We see this in real life too: it currently seems extremely easy to invent useful and valuable social media technologies, but in the early 2000s, lots of early attempts failed. In the 1950s and 1960s, clinical sciences developed wonder drug after wonder drug, but before 1950 and after 1980 the productivity of clinical science dried up. And in real life, you can't cheat by peeking at the technology tree to see what technologies are coming up next. In the early 2000s, it was thought that biotech and genomics would yield huge benefits. But so far they've mainly produced new and more fiendish problems to solve.

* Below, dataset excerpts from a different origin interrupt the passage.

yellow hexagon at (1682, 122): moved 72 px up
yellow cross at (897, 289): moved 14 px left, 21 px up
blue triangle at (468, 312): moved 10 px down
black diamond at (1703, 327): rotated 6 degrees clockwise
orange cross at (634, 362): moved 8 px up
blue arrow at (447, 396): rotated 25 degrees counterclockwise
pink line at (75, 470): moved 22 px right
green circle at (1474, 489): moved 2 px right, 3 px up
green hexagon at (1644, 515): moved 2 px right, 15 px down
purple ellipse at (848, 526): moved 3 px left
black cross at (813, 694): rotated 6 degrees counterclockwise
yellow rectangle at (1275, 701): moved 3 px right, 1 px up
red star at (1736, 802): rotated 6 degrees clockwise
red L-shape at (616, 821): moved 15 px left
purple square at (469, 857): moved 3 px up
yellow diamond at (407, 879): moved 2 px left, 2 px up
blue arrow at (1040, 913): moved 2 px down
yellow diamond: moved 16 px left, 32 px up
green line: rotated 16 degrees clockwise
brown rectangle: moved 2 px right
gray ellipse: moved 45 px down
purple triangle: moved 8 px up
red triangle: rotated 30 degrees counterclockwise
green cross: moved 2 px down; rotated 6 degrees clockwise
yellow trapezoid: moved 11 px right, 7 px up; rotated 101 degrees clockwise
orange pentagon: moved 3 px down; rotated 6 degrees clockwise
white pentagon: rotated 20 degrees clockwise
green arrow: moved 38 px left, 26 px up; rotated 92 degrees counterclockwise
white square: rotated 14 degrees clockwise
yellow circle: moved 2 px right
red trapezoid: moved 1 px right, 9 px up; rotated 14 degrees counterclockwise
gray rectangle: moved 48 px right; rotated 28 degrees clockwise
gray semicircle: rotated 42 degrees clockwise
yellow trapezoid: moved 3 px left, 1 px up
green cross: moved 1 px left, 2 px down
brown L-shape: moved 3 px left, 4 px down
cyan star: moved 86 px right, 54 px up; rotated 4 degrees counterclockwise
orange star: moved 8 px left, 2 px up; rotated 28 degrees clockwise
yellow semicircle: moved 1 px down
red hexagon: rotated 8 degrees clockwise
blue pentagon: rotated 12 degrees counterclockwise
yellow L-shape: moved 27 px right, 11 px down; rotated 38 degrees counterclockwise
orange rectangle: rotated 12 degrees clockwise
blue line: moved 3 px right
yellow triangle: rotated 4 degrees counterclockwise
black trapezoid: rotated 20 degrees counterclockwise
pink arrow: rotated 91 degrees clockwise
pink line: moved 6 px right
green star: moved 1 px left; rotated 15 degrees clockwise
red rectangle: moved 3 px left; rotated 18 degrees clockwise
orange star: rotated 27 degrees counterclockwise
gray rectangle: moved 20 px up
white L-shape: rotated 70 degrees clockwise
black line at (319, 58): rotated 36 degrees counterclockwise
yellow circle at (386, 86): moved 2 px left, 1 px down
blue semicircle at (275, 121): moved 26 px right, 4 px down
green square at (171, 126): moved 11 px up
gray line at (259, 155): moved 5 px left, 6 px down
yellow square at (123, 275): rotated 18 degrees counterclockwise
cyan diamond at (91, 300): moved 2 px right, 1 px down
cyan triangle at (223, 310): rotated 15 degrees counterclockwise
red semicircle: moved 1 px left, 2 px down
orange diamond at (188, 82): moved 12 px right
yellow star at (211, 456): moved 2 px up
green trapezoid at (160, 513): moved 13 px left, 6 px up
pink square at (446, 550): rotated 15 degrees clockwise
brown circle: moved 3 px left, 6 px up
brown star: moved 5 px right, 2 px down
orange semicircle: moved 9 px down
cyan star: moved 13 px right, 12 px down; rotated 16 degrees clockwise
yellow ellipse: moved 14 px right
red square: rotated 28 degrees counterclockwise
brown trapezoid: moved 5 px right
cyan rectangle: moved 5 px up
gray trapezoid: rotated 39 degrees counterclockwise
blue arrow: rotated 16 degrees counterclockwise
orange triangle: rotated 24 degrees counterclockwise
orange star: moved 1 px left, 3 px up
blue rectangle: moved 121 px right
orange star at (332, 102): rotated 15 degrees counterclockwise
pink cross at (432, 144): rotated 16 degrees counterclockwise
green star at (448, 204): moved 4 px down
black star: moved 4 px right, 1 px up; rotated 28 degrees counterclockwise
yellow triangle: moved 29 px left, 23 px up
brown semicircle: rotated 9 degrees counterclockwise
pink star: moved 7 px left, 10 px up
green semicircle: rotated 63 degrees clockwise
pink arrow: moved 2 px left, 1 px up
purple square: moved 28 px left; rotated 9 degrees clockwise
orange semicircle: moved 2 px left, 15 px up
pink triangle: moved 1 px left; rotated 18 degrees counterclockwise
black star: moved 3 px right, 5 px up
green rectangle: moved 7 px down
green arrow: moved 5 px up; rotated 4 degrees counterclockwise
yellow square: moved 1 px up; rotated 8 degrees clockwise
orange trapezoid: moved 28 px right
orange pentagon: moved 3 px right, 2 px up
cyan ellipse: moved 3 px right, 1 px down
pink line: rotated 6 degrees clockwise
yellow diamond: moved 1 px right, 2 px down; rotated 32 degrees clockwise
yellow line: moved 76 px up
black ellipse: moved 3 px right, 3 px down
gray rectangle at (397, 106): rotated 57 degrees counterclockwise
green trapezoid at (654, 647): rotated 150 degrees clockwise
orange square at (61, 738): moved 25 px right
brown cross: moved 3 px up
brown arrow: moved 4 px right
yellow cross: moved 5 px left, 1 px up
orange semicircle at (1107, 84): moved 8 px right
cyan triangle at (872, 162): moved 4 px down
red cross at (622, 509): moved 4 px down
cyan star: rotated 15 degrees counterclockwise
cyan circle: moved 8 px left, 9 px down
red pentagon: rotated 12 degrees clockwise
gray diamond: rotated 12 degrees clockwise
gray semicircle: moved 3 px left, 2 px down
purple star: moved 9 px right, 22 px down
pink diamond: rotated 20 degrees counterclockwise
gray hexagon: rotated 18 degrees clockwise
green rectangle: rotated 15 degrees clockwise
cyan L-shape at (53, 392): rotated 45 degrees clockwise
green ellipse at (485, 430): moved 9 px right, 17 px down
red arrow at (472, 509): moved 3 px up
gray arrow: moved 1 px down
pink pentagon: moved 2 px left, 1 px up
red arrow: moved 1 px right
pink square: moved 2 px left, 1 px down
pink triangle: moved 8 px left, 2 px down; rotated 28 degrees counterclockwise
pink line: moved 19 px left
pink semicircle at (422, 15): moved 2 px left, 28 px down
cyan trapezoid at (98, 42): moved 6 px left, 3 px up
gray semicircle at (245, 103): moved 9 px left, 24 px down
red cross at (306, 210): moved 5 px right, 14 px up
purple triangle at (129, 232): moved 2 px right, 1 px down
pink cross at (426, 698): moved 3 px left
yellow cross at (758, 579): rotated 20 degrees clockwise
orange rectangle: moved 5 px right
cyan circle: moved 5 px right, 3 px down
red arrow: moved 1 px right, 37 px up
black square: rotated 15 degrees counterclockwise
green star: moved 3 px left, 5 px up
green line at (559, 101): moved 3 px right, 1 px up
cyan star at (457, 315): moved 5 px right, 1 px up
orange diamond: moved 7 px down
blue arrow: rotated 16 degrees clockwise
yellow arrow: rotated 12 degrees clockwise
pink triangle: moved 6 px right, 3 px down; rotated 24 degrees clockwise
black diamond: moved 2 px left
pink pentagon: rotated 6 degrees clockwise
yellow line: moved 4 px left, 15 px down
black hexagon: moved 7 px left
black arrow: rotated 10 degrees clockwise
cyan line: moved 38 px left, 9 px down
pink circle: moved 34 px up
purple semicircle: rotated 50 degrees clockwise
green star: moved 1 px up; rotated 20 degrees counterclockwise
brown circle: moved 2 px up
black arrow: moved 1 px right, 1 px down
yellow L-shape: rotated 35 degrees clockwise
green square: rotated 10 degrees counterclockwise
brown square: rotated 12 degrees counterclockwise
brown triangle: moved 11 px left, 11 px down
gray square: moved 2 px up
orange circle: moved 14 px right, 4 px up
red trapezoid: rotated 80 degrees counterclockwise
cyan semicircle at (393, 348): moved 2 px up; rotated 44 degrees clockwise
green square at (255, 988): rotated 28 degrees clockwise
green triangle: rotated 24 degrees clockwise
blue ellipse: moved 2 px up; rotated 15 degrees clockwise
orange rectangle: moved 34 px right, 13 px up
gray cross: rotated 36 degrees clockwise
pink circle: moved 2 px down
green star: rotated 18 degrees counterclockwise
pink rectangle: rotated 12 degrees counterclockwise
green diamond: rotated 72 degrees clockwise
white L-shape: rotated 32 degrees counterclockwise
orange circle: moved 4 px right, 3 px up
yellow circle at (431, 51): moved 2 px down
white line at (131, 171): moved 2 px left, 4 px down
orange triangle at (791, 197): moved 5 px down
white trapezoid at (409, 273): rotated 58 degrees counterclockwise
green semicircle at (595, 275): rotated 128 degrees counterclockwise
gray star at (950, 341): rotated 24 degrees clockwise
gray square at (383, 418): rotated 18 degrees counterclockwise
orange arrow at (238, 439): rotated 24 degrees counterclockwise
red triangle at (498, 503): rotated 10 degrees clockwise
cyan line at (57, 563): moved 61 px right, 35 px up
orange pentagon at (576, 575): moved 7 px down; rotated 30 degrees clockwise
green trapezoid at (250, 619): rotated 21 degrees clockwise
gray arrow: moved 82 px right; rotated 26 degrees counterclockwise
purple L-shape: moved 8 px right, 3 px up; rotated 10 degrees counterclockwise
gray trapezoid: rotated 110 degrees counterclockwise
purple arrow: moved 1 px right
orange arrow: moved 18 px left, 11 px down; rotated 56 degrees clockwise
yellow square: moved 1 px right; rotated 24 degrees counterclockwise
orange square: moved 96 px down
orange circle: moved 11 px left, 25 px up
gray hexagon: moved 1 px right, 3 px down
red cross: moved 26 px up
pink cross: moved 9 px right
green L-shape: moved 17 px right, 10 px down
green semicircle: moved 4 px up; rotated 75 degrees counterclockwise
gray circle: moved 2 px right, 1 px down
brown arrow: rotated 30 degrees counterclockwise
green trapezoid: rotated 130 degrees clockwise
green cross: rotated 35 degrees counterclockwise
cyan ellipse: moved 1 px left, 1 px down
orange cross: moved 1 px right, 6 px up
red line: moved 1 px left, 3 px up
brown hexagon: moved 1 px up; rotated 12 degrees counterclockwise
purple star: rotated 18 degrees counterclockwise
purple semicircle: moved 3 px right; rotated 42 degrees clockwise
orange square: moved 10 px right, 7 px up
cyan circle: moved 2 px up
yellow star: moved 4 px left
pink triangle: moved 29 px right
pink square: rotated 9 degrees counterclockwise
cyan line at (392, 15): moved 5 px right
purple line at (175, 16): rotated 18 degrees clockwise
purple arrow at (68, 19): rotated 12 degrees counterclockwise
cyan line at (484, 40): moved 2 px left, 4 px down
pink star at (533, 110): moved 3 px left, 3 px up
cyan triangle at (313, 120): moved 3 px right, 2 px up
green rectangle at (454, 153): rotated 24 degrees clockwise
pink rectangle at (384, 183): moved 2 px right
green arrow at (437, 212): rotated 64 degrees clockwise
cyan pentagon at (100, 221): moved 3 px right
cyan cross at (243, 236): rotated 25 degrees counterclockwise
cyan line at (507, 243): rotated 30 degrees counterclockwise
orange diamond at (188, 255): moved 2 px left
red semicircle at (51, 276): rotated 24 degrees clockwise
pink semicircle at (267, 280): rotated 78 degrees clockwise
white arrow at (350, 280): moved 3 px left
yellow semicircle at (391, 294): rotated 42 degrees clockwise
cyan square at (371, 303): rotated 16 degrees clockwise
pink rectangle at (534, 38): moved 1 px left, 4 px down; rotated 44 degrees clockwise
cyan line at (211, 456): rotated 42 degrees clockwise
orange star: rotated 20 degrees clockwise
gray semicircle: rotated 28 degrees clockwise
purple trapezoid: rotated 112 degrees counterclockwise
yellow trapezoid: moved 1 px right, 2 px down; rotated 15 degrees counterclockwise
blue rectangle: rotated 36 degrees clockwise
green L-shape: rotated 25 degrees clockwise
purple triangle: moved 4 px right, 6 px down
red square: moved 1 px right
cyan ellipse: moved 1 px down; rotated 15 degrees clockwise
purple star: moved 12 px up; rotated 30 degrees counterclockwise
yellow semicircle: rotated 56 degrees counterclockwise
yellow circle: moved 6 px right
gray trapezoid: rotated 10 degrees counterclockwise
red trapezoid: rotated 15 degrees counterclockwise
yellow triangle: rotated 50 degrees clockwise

This complicates the idea of the Great Stagnation. What if economic growth does depend on technological progress and on investment in research, but in an essentially unpredictable way? The economist Michael Mandel speculated that economic growth has slowed not because of a permanent tech slowdown, but because a few great developments (cloud computing, biotech) had taken a few more years to develop than we'd expected.
Maybe the problem is not that we've eaten the low-hanging fruit, it's that the orchard is invisible. It's a sobering thought for anyone trying to understand future prospects for growth.